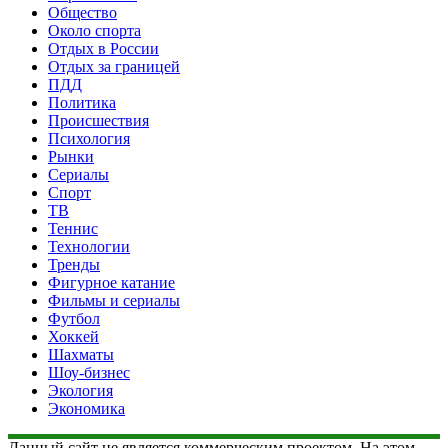
Общество
Около спорта
Отдых в России
Отдых за границей
ПДД
Политика
Происшествия
Психология
Рынки
Сериалы
Спорт
ТВ
Теннис
Технологии
Тренды
Фигурное катание
Фильмы и сериалы
Футбол
Хоккей
Шахматы
Шоу-бизнес
Экология
Экономика
Данный сайт не является коммерческим проектом. На этом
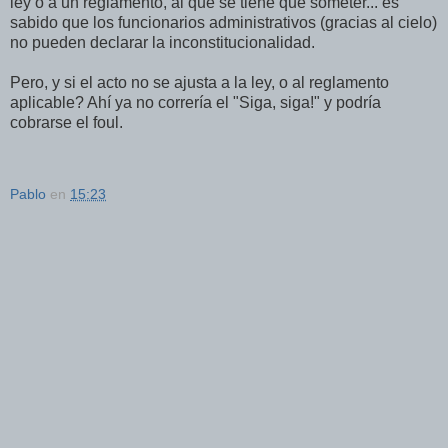
ley o a un reglamento, al que se tiene que someter... es
sabido que los funcionarios administrativos (gracias al cielo)
no pueden declarar la inconstitucionalidad.
Pero, y si el acto no se ajusta a la ley, o al reglamento
aplicable? Ahí ya no correría el "Siga, siga!" y podría
cobrarse el foul.
Pablo
en
15:23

******

* Action item
Arrange every line of text from all the rows above as a Markdown table with the columns No. and Line, numbering the lines in order and omitting blank lines. Leave the pictures out of your answer.

* Response to the task
| No. | Line |
|---|---|
| 1 | Общество |
| 2 | Около спорта |
| 3 | Отдых в России |
| 4 | Отдых за границей |
| 5 | ПДД |
| 6 | Политика |
| 7 | Происшествия |
| 8 | Психология |
| 9 | Рынки |
| 10 | Сериалы |
| 11 | Спорт |
| 12 | ТВ |
| 13 | Теннис |
| 14 | Технологии |
| 15 | Тренды |
| 16 | Фигурное катание |
| 17 | Фильмы и сериалы |
| 18 | Футбол |
| 19 | Хоккей |
| 20 | Шахматы |
| 21 | Шоу-бизнес |
| 22 | Экология |
| 23 | Экономика |
| 24 | Данный сайт не является коммерческим проектом. На этом |
| 25 | ley o a un reglamento, al que se tiene que someter... es |
| 26 | sabido que los funcionarios administrativos (gracias al cielo) |
| 27 | no pueden declarar la inconstitucionalidad. |
| 28 | Pero, y si el acto no se ajusta a la ley, o al reglamento |
| 29 | aplicable? Ahí ya no correría el "Siga, siga!" y podría |
| 30 | cobrarse el foul. |
| 31 | Pablo |
| 32 | en |
| 33 | 15:23 |